Verso l’assemblea del 22 luglio, ore 19 in Piazza Lucio Dalla a Bologna

Si moltiplicano in tutta Italia le piazze che chiedono verità e giustizia per Fakir.

La violenza razzista delle istituzioni e dei padroni non è mai un fatto privato. Non è mai un episodio isolato o un fatto di cronaca. C’è un razzismo che, con o senza divisa, ammazza i migranti per le strade e nei luoghi di lavoro con ferocia e frequenza crescenti. E questa è solo una faccia di un razzismo istituzionale che fa meno rumore, ma lavora ogni giorno per rendere impossibile la vita di chi è migrante o semplicemente ha la pelle nera: impoverisce i salari, nega i documenti, allunga all’infinito i tempi per ottenere o rinnovare i permessi di soggiorno, complica i ricongiungimenti familiari e rende più difficile per le donne rifiutare la violenza domestica e maschile perché il loro permesso dipende spesso da quello del marito. Donne e uomini migranti vivono sotto la minaccia costante di essere aggrediti e sfruttati da soggetti violenti che restano impuniti. Vivono nella paura che la scure delle deportazioni, rese sempre più agevoli dal nuovo Patto Europeo sulla migrazione e l’asilo, si abbatta prima o poi su di loro. Una paura che, come ha raccontato la sua avvocata, tormentava anche Fakir, che ancora dopo più di trent’anni passati a vivere e a lavorare in Italia stava incontrando difficoltà e ritardi nel rinnovo del suo permesso di soggiorno.

Sono queste le condizioni che producono assassinii come quello di Fakir. Per questo non conta solo la verità giudiziaria. Giustizia per Fakir significa sicuramente che gli agenti responsabili devono essere processati, che deve cadere lo scudo penale che li lascia impuniti.
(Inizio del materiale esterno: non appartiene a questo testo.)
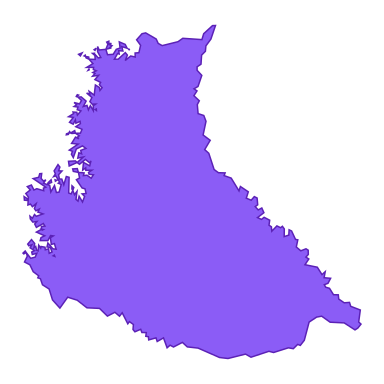 Maracaju, Mato Grosso do Sul, Brazil (orthographic projection)
{"feature_id": "56859067B1064226501781", "entity_name": "Maracaju", "entity_type": "district", "adm_level": 2, "iso_a3": "BRA", "parent_name": "Brazil", "parent_adm1": "Mato Grosso do Sul", "projection": "orthographic", "projection_center": [-55.512, -21.462], "detail": "fine", "context": "isolated", "style": "filled", "palette": "violet", "viewbox_px": 384, "rotation_deg": 0, "n_neighbors": 0, "source": "geoboundaries", "source_scale": "gbopen_adm2", "svg_char_len": 5710}
<svg xmlns="http://www.w3.org/2000/svg" viewBox="0 0 384 384"><path d="M142.0,33.7L136.6,39.8L140.6,45.3L138.9,52.7L135.1,53.0L135.2,57.0L130.7,56.0L125.2,60.5L127.4,55.1L125.3,52.6L118.2,59.2L114.4,59.2L117.6,53.5L119.2,54.0L118.7,50.7L122.9,51.0L121.8,46.6L127.1,48.2L125.2,44.4L119.3,41.9L120.1,48.0L116.3,49.3L113.2,54.3L107.5,54.7L105.9,49.3L99.2,50.0L97.6,46.5L97.6,51.7L100.8,57.5L98.3,57.9L94.8,54.2L95.2,59.4L89.0,59.2L92.9,63.6L86.7,67.4L93.6,67.4L93.3,69.5L96.2,70.8L92.8,72.5L95.0,73.5L92.6,76.2L98.6,75.3L94.9,79.6L100.6,82.4L99.4,84.7L102.1,87.7L100.0,90.4L99.4,87.5L95.4,85.0L94.2,95.1L89.1,91.3L89.8,94.3L86.6,93.0L91.9,97.5L89.9,101.6L93.3,105.4L93.3,110.6L90.4,105.7L88.4,109.8L87.0,105.4L83.3,106.5L86.1,101.1L81.2,96.9L77.9,97.1L81.5,100.5L79.5,103.9L74.1,102.5L76.6,104.8L74.1,106.5L78.0,107.1L77.2,109.7L80.9,110.9L77.4,115.1L76.8,112.3L73.0,112.0L73.6,113.6L68.6,116.7L73.3,117.4L69.5,122.3L73.2,124.2L75.4,119.9L75.9,123.2L80.1,121.4L80.4,123.6L75.8,126.7L82.0,129.3L80.4,133.2L75.4,133.2L79.2,135.8L77.5,137.1L78.8,138.8L75.5,137.1L71.6,143.4L78.1,144.1L69.3,150.1L72.5,151.3L71.4,154.2L73.3,157.6L76.3,149.0L82.5,145.9L85.9,148.4L80.7,150.4L81.6,153.8L78.9,152.8L77.8,158.1L83.4,157.0L77.1,162.5L79.5,164.3L85.4,159.4L89.9,163.0L91.0,160.8L89.7,165.8L83.5,162.4L82.7,170.1L85.7,167.9L85.8,170.3L91.8,170.2L88.5,172.4L89.1,174.3L93.4,174.8L91.2,178.2L87.0,175.2L83.4,175.6L84.1,172.9L78.4,172.4L79.6,178.0L76.4,179.7L82.1,188.0L85.0,188.8L86.1,193.5L82.1,193.9L84.6,196.4L82.5,202.0L79.1,196.2L78.0,201.1L76.0,199.4L77.0,191.4L74.5,194.7L72.8,190.4L71.1,193.9L68.7,193.0L69.1,177.3L66.3,176.5L63.8,184.8L61.8,179.1L59.4,179.0L58.6,174.7L62.0,171.0L58.6,170.8L59.9,167.1L58.0,164.6L54.1,170.9L55.4,173.9L53.6,176.6L55.8,175.9L59.7,182.3L58.3,183.2L61.2,184.5L59.1,192.1L56.4,192.5L54.5,185.5L50.8,192.0L49.7,185.4L43.5,183.3L45.8,179.8L43.5,181.1L41.1,178.4L41.7,173.5L39.7,173.7L38.7,177.3L33.2,178.6L45.8,187.2L43.4,188.1L43.7,190.7L36.8,188.7L33.9,190.0L31.4,185.0L27.3,186.6L30.3,189.9L25.8,193.5L28.4,197.1L27.9,205.0L30.5,204.1L32.4,206.7L36.1,203.7L34.4,208.6L35.9,210.8L39.3,209.1L37.9,212.1L43.0,213.9L36.3,216.3L34.5,214.5L32.4,218.3L30.0,216.2L30.3,218.9L32.8,222.1L36.9,221.5L34.7,224.0L36.4,227.4L43.3,223.5L44.9,226.1L41.4,226.5L41.5,229.3L36.4,232.1L44.7,235.8L41.0,237.6L40.2,240.6L47.9,240.6L50.6,235.5L53.3,235.9L50.4,237.7L51.3,244.4L54.4,243.6L56.1,249.2L52.9,248.8L47.9,243.0L47.0,246.9L50.4,247.6L52.0,252.0L49.2,253.3L48.6,248.8L45.3,249.8L45.0,247.2L41.1,246.5L40.7,248.1L38.7,245.2L38.1,250.9L36.7,250.3L35.7,246.4L33.9,247.8L34.7,243.5L31.5,239.6L27.7,244.1L28.8,245.8L31.9,244.7L30.1,247.8L34.5,250.6L31.7,252.0L32.3,254.5L36.8,253.3L35.2,257.1L30.7,258.3L26.2,252.5L27.3,256.1L24.5,262.0L29.9,264.8L33.2,271.7L38.7,275.8L37.8,277.8L40.4,278.7L42.5,284.8L49.1,289.0L52.5,299.9L59.9,308.1L67.7,297.2L77.2,300.2L86.9,307.8L99.5,308.4L107.4,316.1L114.9,312.3L119.5,316.2L122.2,312.8L127.8,323.8L129.4,321.6L133.4,324.5L133.0,329.5L134.9,331.8L140.7,329.3L141.9,332.5L146.3,332.6L145.8,336.3L148.4,336.7L148.7,339.9L156.0,337.9L157.2,341.5L163.5,337.9L167.1,347.8L170.1,345.2L173.5,347.0L182.4,342.4L187.3,346.9L198.1,348.1L219.5,357.5L228.0,358.5L245.5,354.1L251.0,357.2L268.9,351.3L273.6,352.5L288.4,347.8L293.3,348.7L297.7,344.4L300.3,345.4L304.3,340.3L309.1,322.1L316.6,317.1L321.7,316.2L330.1,322.2L344.2,322.9L355.0,329.9L357.8,328.1L361.0,324.1L358.7,322.0L360.3,310.0L350.7,306.3L349.5,302.4L344.2,302.8L338.7,299.0L338.3,294.8L333.5,294.7L329.5,288.3L325.7,287.2L324.3,284.7L328.0,283.3L330.6,278.3L324.1,277.7L325.2,271.7L322.0,274.6L317.3,267.2L305.0,264.7L308.8,259.0L305.9,257.1L308.3,254.5L308.2,250.2L306.0,248.8L300.8,250.8L296.3,247.0L297.8,239.8L295.5,239.4L291.6,231.0L289.1,229.8L288.8,235.1L284.2,236.6L284.3,228.9L282.4,226.3L280.6,227.7L276.9,225.9L271.8,231.2L271.4,226.8L269.0,225.2L269.7,220.2L264.1,217.3L261.5,219.4L257.5,217.6L263.9,212.7L261.8,208.0L258.2,209.9L255.2,206.6L257.7,204.8L257.1,198.0L254.3,196.6L251.2,200.2L246.3,198.2L248.3,191.8L240.4,186.5L239.0,190.9L231.2,178.1L224.1,175.6L225.1,172.9L218.4,172.7L214.1,169.5L208.8,153.3L204.7,149.6L210.2,140.3L203.1,135.0L206.0,121.3L203.8,115.5L198.1,113.6L197.3,104.6L199.3,100.8L193.9,95.7L197.0,90.9L194.0,88.8L198.0,86.5L201.8,75.4L197.1,70.3L197.1,66.8L201.0,64.2L201.6,55.1L205.4,51.3L205.9,45.9L210.9,39.1L215.5,25.5L212.5,25.6L203.7,33.7L201.9,39.6L182.8,38.3L178.0,41.7L162.2,45.6L158.2,43.4L156.2,39.0L145.7,32.9L142.0,33.7ZM54.3,255.1L54.8,256.4L53.2,255.8L54.3,255.1ZM94.6,104.9L94.1,104.1L95.7,104.1L94.6,104.9ZM96.4,110.4L95.2,109.5L96.3,109.0L96.4,110.4ZM41.5,229.3L43.2,229.6L42.2,230.1L41.5,229.3ZM105.9,49.3L111.4,47.9L109.8,47.6L112.0,45.7L109.5,44.7L111.4,43.4L108.9,43.7L108.8,41.2L106.7,42.1L107.9,44.2L105.9,49.3ZM77.1,162.5L75.4,160.9L68.5,161.3L69.2,166.0L77.1,162.5ZM78.4,172.4L77.3,168.6L72.7,168.9L73.3,171.4L78.4,172.4ZM27.7,200.5L27.1,198.6L24.1,196.6L24.4,200.2L27.7,200.5ZM75.4,133.2L74.7,130.6L70.6,133.0L71.9,133.5L75.4,133.2ZM47.5,184.2L51.6,182.4L51.1,179.8L48.1,182.7L47.5,184.2ZM89.0,59.2L88.7,57.0L85.6,56.5L86.1,57.9L89.0,59.2ZM26.2,252.5L25.2,251.0L23.0,253.1L23.8,253.9L26.2,252.5ZM80.4,55.9L82.1,52.9L78.6,54.3L80.4,55.9ZM72.8,190.4L73.8,187.5L72.0,185.8L71.9,189.0L72.8,190.4ZM75.9,97.0L78.5,95.1L77.3,94.7L75.9,97.0ZM95.0,50.4L96.3,48.2L94.1,49.7L95.0,50.4ZM68.8,133.0L66.5,133.8L66.3,134.8L68.4,134.4L68.8,133.0ZM94.0,54.7L94.4,53.3L92.5,53.4L94.0,54.7ZM70.6,133.0L69.6,131.6L68.8,133.0L70.6,133.0ZM56.8,180.3L55.1,179.8L55.4,181.2L56.8,180.3ZM129.1,49.2L128.2,48.8L129.6,50.2L129.1,49.2ZM85.6,56.5L85.2,55.1L84.1,55.9L85.6,56.5ZM89.2,68.6L88.1,70.3L89.1,69.9L89.2,68.6Z" fill="#8b5cf6" stroke="#5b21b6" stroke-width="1.5"/></svg>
Ma noi pretendiamo anche quella giustizia che permette a donne e uomini migranti di non vivere nella paura, nella minaccia e nel ricatto quotidiani, di essere sempre esposti alla violenza.

Bologna ha visto una grande piazza: una manifestazione che ha riunito migranti e italiani, studenti, lavoratori e lavoratrici, ragazzi e ragazze di seconda generazione, quotidianamente esposti al razzismo, fermati e controllati dalla polizia, comunità migranti e famiglie, tra cui, in prima linea, quella di Fakir. C’è stato il presidio, il corteo, il riot e lo scontro con la polizia, lo sciopero dei sindacati, il blocco dell’Interporto. Questo è stato ieri: ora occorre lavorare per trasformare questa eterogeneità di soggetti, posizioni, pratiche in una forza sola.

Non più di un mese fa eravamo in piazza per Bakari Sako, il bracciante ucciso per strada a Taranto, e per Waseem, Amin, Ullah e Safi, arsi vivi dentro un furgoncino dai loro padroni. Lottare oggi per Fakir significa attivarci immediatamente oltre i confini delle comunità, significa non aspettare il prossimo migrante lasciato inerme sull’asfalto per mobilitarci, non mobilitarci di volta in volta, di comunità in comunità a seconda della nazionalità di chi muore, significa organizzarsi oltre l’ennesima emergenza. Nella grande assemblea che ha seguito il corteo per Bakari avevamo già deciso di costruire una manifestazione a Bologna all’inizio dell’autunno per alzare ancora la voce contro il razzismo istituzionale, lo sfruttamento e la violenza subita dai migranti. Di organizzarci collettivamente in un’assemblea permanente delle e dei migranti che torni a porsi lo sciopero migrante come orizzonte: perché se i migranti smettono di lavorare, l’Italia si ferma. È questa la forza che vogliamo mettere in campo, ed è di questa forza che oggi vogliamo discutere insieme. 

Per  tutto questo, ci vediamo alle 19.00 in Piazza Lucio Dalla.